In a 1994 Saturday Night Live skit starring Chris Eliott and Kevin Nealson, the owner of an oddities shop called “Funny Strange” loses all of his customers to his twin brother who runs a nearby joke shop named “Funny Ha Ha”:
Lyle: [sighs] Plastic puke is Funny Ha Ha—not Funny Strange.
Customer #3: [confused] Well, what's Funny Strange, then?
Lyle: Well, my friend, I'll show you! Funny Strange, right over here. [leads his customer to a display] It's like, it's... it's a two-headed lamb–it's Funny Strange! Or, uh...or, a birthmark that looks like Italy! [laughs] That's...that's Funny Strange!
Customer #3: Ohhh. Then, you don't have any plastic puke, then?
Unlike the brothers, who drew a hard distinction between the two categories, today’s contemporary art galleries sell it all—the humorous, the peculiar, and the humorously peculiar. Stoked by the recent trend of conflating comedy and art, some of today’s best artists are practicing what David Robbins presciently coined in the 1980s: “Concrete Comedy,” a humor communicated through objects and actions rather than words. Working outside of the mainstream forms of sketch, sitcom, and stand-up, artists have ample freedom to get weird.

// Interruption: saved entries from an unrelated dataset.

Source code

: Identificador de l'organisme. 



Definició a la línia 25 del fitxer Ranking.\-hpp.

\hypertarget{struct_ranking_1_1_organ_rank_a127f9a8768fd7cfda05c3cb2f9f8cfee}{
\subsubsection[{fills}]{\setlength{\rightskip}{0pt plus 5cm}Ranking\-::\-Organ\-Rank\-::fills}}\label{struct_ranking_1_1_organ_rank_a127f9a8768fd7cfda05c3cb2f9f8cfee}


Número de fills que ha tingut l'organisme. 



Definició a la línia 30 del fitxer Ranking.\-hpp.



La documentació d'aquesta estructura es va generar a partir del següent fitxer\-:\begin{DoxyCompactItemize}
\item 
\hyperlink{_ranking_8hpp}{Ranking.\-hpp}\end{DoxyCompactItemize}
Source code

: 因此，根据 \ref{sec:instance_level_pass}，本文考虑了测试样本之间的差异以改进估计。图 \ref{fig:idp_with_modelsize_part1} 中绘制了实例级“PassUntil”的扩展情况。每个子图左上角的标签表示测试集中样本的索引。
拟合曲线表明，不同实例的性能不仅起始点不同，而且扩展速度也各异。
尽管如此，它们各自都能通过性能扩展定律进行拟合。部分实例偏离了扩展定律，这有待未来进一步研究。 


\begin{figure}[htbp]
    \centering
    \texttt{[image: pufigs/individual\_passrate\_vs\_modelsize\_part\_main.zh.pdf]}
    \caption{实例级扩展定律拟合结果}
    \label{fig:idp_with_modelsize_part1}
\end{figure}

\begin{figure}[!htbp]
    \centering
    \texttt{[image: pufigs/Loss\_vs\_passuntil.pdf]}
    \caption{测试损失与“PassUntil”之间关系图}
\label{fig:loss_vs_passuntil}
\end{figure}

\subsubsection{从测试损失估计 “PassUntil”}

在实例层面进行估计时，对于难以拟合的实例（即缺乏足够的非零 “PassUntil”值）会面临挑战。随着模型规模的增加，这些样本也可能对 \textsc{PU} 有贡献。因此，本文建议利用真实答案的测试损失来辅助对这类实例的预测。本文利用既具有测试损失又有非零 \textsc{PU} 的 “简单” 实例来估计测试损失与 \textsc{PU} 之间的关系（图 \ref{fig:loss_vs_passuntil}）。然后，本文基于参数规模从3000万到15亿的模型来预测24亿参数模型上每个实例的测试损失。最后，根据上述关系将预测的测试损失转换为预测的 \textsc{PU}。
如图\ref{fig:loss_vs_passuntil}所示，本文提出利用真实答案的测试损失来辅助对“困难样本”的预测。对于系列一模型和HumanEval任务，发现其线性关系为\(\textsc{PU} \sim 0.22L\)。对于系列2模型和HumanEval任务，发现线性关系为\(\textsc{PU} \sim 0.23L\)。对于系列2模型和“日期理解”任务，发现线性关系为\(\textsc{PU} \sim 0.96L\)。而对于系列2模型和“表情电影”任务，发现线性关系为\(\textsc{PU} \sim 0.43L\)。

In this exhibition (curated by Samantha Best) we’ve brought together a collection of works that ask the audience to decide for themselves: funny strange or funny ha ha?
A sadistic bear with a honey feeding fetish? Marcel Dzama's bears have acted much more depraved—just look at the album cover for The Weakerthan's "Reconstruction Site.”
JOHN BALDESSARI
Raised Eyebrows / Furrowed Foreheads: Crooked Made Straight, 2009
Leave it to John Baldessari to make a joke out of an old man's wrinkled forehead. Here, the conceptual artist uses one of his signature moves—isolating a body part—to irreverently transform found imagery into abstraction.
CINDY SHERMAN
Untitled (stuffed animals clown), 2003
Remember when master of disguise, Cindy Sherman teamed up MAC Cosmetics to produce a palette inspired by clowns? Now you too can have this look.
INKA ESSENHEIGH
Show Girls, 2000
Hell hath no fury like a show girl upstaged! Even Inka Essenhigh's amorphous blob figures take their earrings out when it's time to throw down.
HARMONY KORINE
Ho Ho Suck, [2011 NYABF Fundraising Edition], 2011
Perverse auteur Harmony Korine is never one to shy away from the disturbing or bizarre. This drawing of menacing bunny-eared creatures has a haunting effect not unlike the havoc-reeking hooligans in his underground cult classics, Trash Humpers and Gummo.
LAURIE SIMMONS
Ventriloquism, 1986
This dummy knows something you don't know—or maybe he just really enjoys having a hand up his rear end. Either way, Laurie Simmons has a way of pushing dolls deeper into the uncanny valley.
DAVE EGGERS
Untitled (Please Don't Tell me About the Sixties), 2015
Part of a print series where hyperconfessional writer Dave Eggers lends his ironic voice to animals, this rat does NOT want to hear your nostalgia for the days when his kin ruled both the subways and the streets of New York.
Oda Jaune comes from a storied lineage of eccentricity. Her teacher (and husband) was Jorg Immendorf, a Jungen Wilden (the Young Wild Ones) painter with a dark surrealist sensibility and penchant for orgies, and his teacher was Joseph Beuys, the conceptual performance artist who most famously covered his face in gold leaf and honey and talked to a dead rabbit for hours. This unsettling painting of a faceless girl in a state of anguish certainly keeps the strange quotient high.
DAVID SHRIGLEY
Salt & Pepper Shakers, 2008
David Shrigley's cheeky cartoons often give advice for navigating life's difficulties, suggesting, “Cut off your redundant parts,” or "It's ok to run away from your problems–it's a good idea.” In this work, he offers an easy way to spice up any meal—hard drugs!
AHMET ÖGÜT
Mutual Issues, Inventive Acts: Simit Seller, 2008
"Hey honey...yes work is fine...sold a few pastries..." A call like this could not wait. Amet Ögüt's work communicates the clever persistence of the working class; this man's work is literally hanging over his head (where else can he put it?), but he still finds time to chat.
Called the King of Sleaze, the Prince of Puke, the Pope of Trash, cult film icon John Waters has always been willing to cross the line of propriety for a chuckle. In this piece, he immortalizes the death of Playboy playmate Jayne Mansfield who was rumored to have been scalped in a car accident—finding humor in the absurdity of both her life and death.